Guest opinion: Claims from "No on G" ignore the facts
We all have a right to our opinion. But, hopefully, important decisions rely on facts, not just opinion. Here are a few among the many examples of No On G’s questionable claims about dam removal:
• “Scott and Shasta River’s water for irrigators are scheduled to sustain Klamath River flows.” (From Dr. R. Gierak’s opinion article in Siskiyou Daily News.) That is simply false. Dr. Gierak, would you please show the public the KBRA language that’s the basis for your claim?
• “Will cause major flooding." (From the No On G mailer.) In fact, PacifiCorp told the Board of Supervisors that the dams provide only a small degree of flood control, and their filings with the Federal Energy Regulatory Commission (FERC) back that up. No On G, can the public see your facts, please?
• “Millions of dollars in lost taxes.” (From the No On G mailer.) In fact, PacifiCorp told the Board of Supervisors in public testimony that they paid $290,000 in property taxes on the hydroelectric facilities in 2009. That’s less than 2 percent of the property taxes received by the County in fiscal year 2008-2009. PacifiCorp does pay over a million dollars in annual taxes on facilities that won’t be removed. What’s the real impact? Can the public see your economic analysis, please?
• "Will reduce everyone's property values." (From the No on G mailer.) Really? Everyone's? Can the public see your economic analysis on that one, too?
• “A No vote assures cheap electrical power.” (From Dr. R. Gierak’s opinion article in Siskiyou Daily News.) In fact, FERC said that dam removal would be cheaper than retrofitting the dams. No On G, could the public see your economic analysis on that subject too?

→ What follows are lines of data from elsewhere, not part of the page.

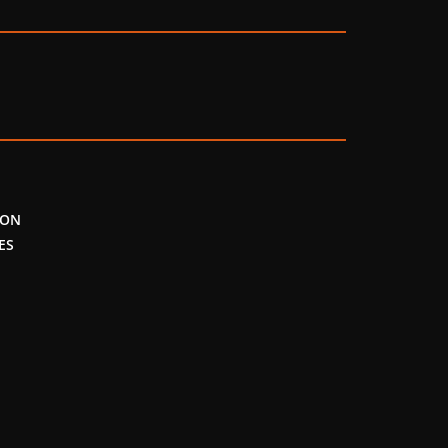
TON
ES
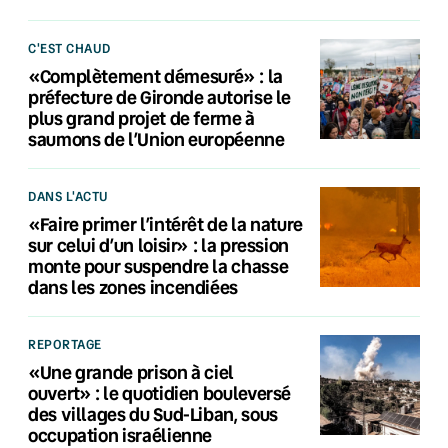
C'EST CHAUD
«Complètement démesuré» : la
préfecture de Gironde autorise le
plus grand projet de ferme à
saumons de l’Union européenne
DANS L'ACTU
«Faire primer l’intérêt de la nature
sur celui d’un loisir» : la pression
monte pour suspendre la chasse
dans les zones incendiées
REPORTAGE
«Une grande prison à ciel
ouvert» : le quotidien bouleversé
des villages du Sud-Liban, sous
occupation israélienne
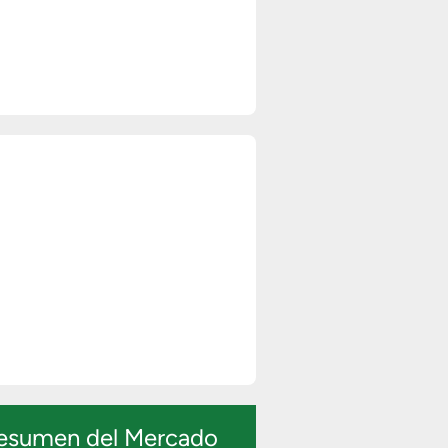
esumen del Mercado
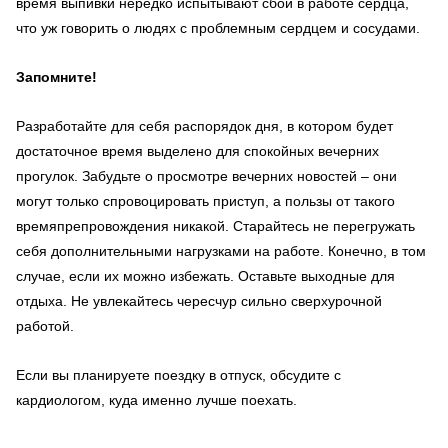
время выпивки нередко испытывают сбои в работе сердца,
что уж говорить о людях с проблемным сердцем и сосудами.
Запомните!
Разработайте для себя распорядок дня, в котором будет
достаточное время выделено для спокойных вечерних
прогулок. Забудьте о просмотре вечерних новостей – они
могут только спровоцировать приступ, а пользы от такого
времяпрепровождения никакой. Старайтесь не перегружать
себя дополнительными нагрузками на работе. Конечно, в том
случае, если их можно избежать. Оставьте выходные для
отдыха. Не увлекайтесь чересчур сильно сверхурочной
работой.
Если вы планируете поездку в отпуск, обсудите с
кардиологом, куда именно лучше поехать.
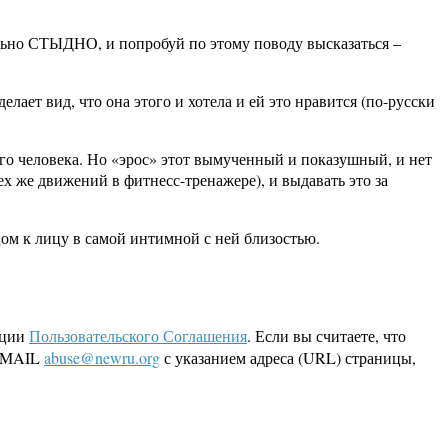
еально СТЫДНО, и попробуй по этому поводу высказаться –
елает вид, что она этого и хотела и ей это нравится (по-русски
вого человека. Но «эрос» этот вымученный и показушный, и нет
ех же движений в фитнесс-тренажере), и выдавать это за
цом к лицу в самой интимной с ней близостью.
кции
Пользовательского Соглашения
. Если вы считаете, что
 EMAIL
abuse@newru.org
с указанием адреса (URL) страницы,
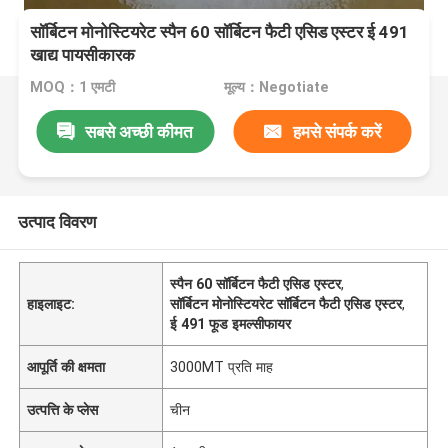
सॉर्बिटन मोनोस्टियरेट स्पैन 60 सॉर्बिटन फैटी एसिड एस्टर ई 491
खाद्य पायसीकारक
MOQ：1 एमटी
मूल्य：Negotiate
सबसे अच्छी कीमत
हमसे संपर्क करें
उत्पाद विवरण
स्पैन 60 सॉर्बिटन फैटी एसिड एस्टर
,
हाइलाइट:
सॉर्बिटन मोनोस्टियरेट सॉर्बिटन फैटी एसिड एस्टर
,
ई 491 फूड इमल्सीफायर
आपूर्ति की क्षमता
3000MT प्रति माह
उत्पत्ति के प्लेस
चीन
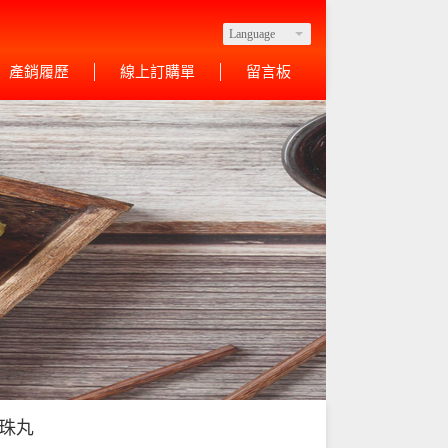
Language
產銷履歷
線上訂購單
留言板
珠丸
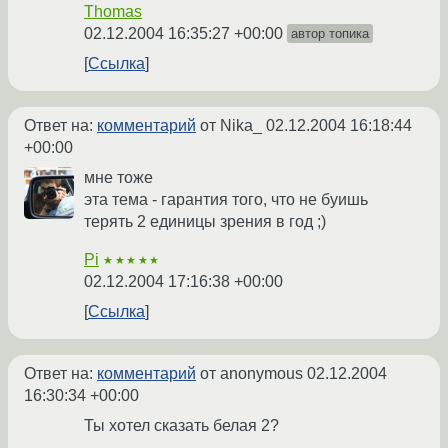
Thomas
02.12.2004 16:35:27 +00:00
автор топика
Ссылка
Ответ на:
комментарий
от Nika_
02.12.2004 16:18:44
+00:00
мне тоже
эта тема - гарантия того, что не буишь
терять 2 единицы зрения в год ;)
Pi
★★★★★
02.12.2004 17:16:38 +00:00
Ссылка
Ответ на:
комментарий
от anonymous
02.12.2004
16:30:34 +00:00
Ты хотел сказать белая 2?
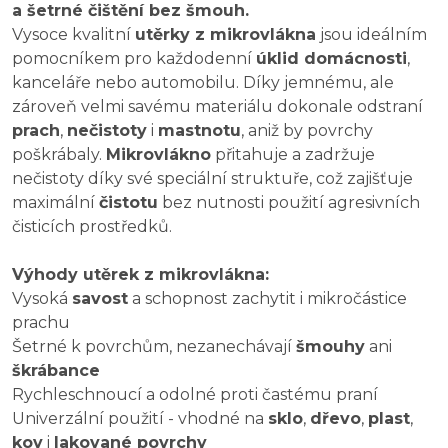
a šetrné čištění bez šmouh.
Vysoce kvalitní
utěrky z mikrovlákna
jsou ideálním
pomocníkem pro každodenní
úklid domácnosti
,
kanceláře nebo automobilu. Díky jemnému, ale
zároveň velmi savému materiálu dokonale odstraní
prach
,
nečistoty
i
mastnotu
, aniž by povrchy
poškrábaly.
Mikrovlákno
přitahuje a zadržuje
nečistoty díky své speciální struktuře, což zajišťuje
maximální
čistotu
bez nutnosti použití agresivních
čisticích prostředků.
Výhody utěrek z mikrovlákna:
Vysoká
savost
a schopnost zachytit i mikročástice
prachu
Šetrné k povrchům, nezanechávají
šmouhy
ani
škrábance
Rychleschnoucí a odolné proti častému praní
Univerzální použití - vhodné na
sklo
,
dřevo
,
plast
,
kov
i
lakované povrchy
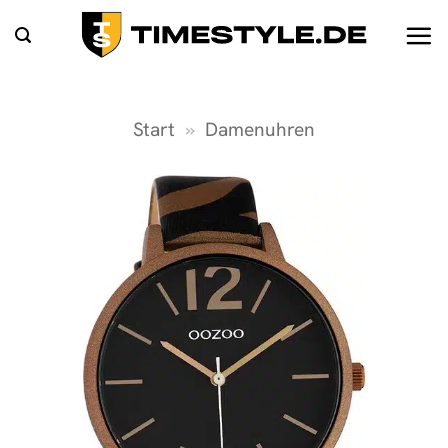
Zum
Inhalt
springen
Start
»
Damenuhren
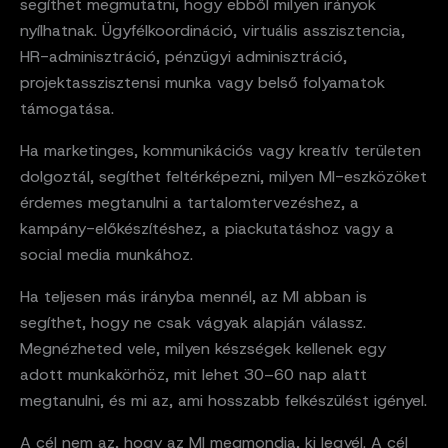
segíthet megmutatni, hogy ebből milyen irányok
nyílhatnak. Ügyfélkoordináció, virtuális asszisztencia,
HR-adminisztráció, pénzügyi adminisztráció,
projektasszisztensi munka vagy belső folyamatok
támogatása.
Ha marketinges, kommunikációs vagy kreatív területen
dolgoztál, segíthet feltérképezni, milyen MI-eszközöket
érdemes megtanulni a tartalomtervezéshez, a
kampány-előkészítéshez, a piackutatáshoz vagy a
social media munkához.
Ha teljesen más irányba mennél, az MI abban is
segíthet, hogy ne csak vágyak alapján válassz.
Megnézheted vele, milyen készségek kellenek egy
adott munkakörhöz, mit lehet 30–60 nap alatt
megtanulni, és mi az, ami hosszabb felkészülést igényel.
A cél nem az, hogy az MI megmondja, ki legyél. A cél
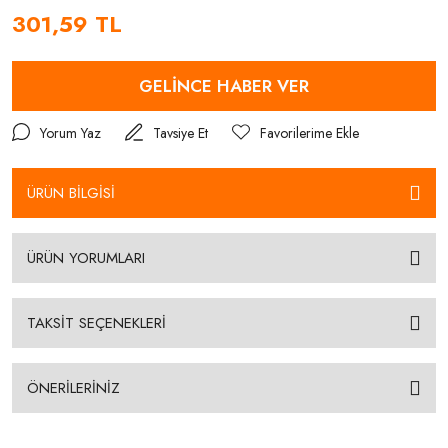
301,59 TL
GELİNCE HABER VER
Yorum Yaz
Tavsiye Et
ÜRÜN BİLGİSİ
ÜRÜN YORUMLARI
TAKSİT SEÇENEKLERİ
ÖNERİLERİNİZ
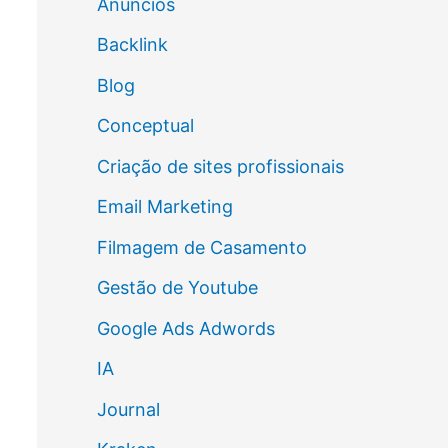
Anúncios
Backlink
Blog
Conceptual
Criação de sites profissionais
Email Marketing
Filmagem de Casamento
Gestão de Youtube
Google Ads Adwords
IA
Journal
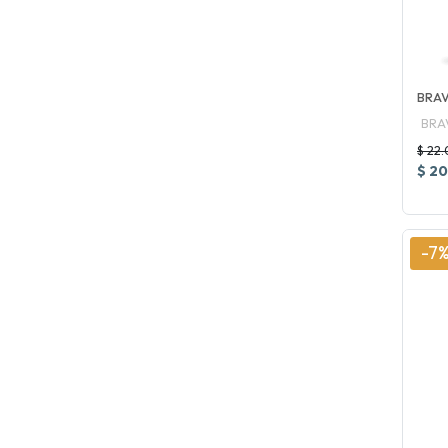
BRAV
BRA
$ 22
$ 20
-7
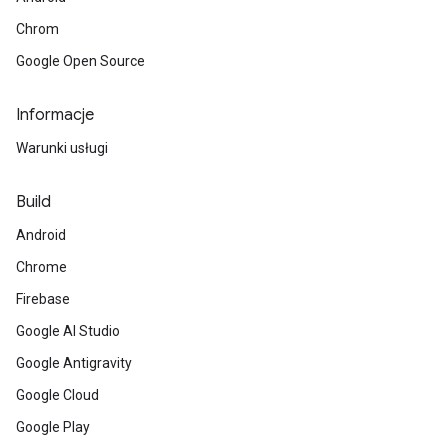
Chrom
Google Open Source
Informacje
Warunki usługi
Build
Android
Chrome
Firebase
Google AI Studio
Google Antigravity
Google Cloud
Google Play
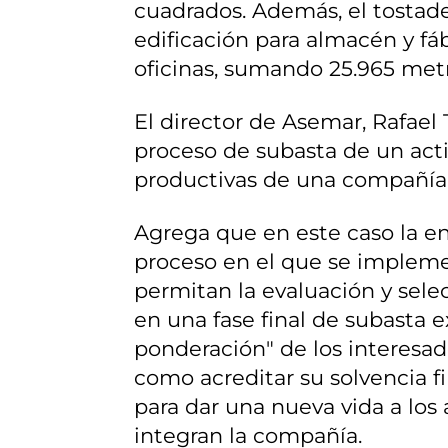
cuadrados. Además, el tostad
edificación para almacén y fáb
oficinas, sumando 25.965 metr
El director de Asemar, Rafael
proceso de subasta de un acti
productivas de una compañía "e
Agrega que en este caso la en
proceso en el que se impleme
permitan la evaluación y sele
en una fase final de subasta e
ponderación" de los interesad
como acreditar su solvencia f
para dar una nueva vida a los a
integran la compañía.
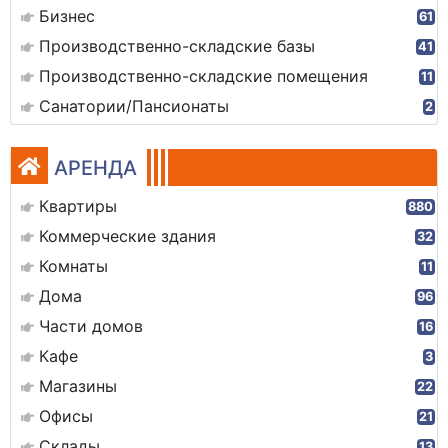
Бизнес
61
Производственно-складские базы
41
Производственно-складские помещения
11
Санатории/Пансионаты
2
АРЕНДА
Квартиры
880
Коммерческие здания
32
Комнаты
11
Дома
96
Части домов
16
Кафе
3
Магазины
22
Офисы
21
Склады
13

Now they are even resurrecting the spotted owl issue from 20 years ago. As US Forest Service analysis showed in the early 1990s, if the federal timber sale program of the 1980s had continued, there would now be many more species on the endangered list, salmon would be in even more difficulty, and thus, the timber and agricultural industries would be even more constrained.
Maybe you wish that environmental laws would go away, and that old dams didn't have to be brought up to standards to get a new federal license. We all have a right to our opinion. But the signers of these agreements, including PacifiCorp, the owner of the dams, are dealing with the facts. The NO on G group seems to be ignoring them.
• During his career with the US Fish and Wildlife Service, Phil Detrich of Mount Shasta was appointed by the Bush Administration appointed as their representative on the Klamath Fishery Management Council, and he was executive officer of the Klamath River Task Force, a Congressionally-formed advisory group that worked on Klamath issues. (The 20-year legislation that formed those two groups expired in late 2006; Detrich was involved in those from 2001-2006.) During both the Bush Administration and the Obama Administration, he was assigned to all stages of the PacifiCorp Hydro-electric Project re-licensing, as well as the negotiation of the Klamath Basin Restoration Agreement and the Klamath Hydroelectric Settlement. Also, for nine years he oversaw the Service’s aquatic habitat restoration programs in the Shasta and Scott Valleys, with our many partners among the agricultural community. He retired from the Fish and Wildlife Service (FWS) as of March 1, 2010.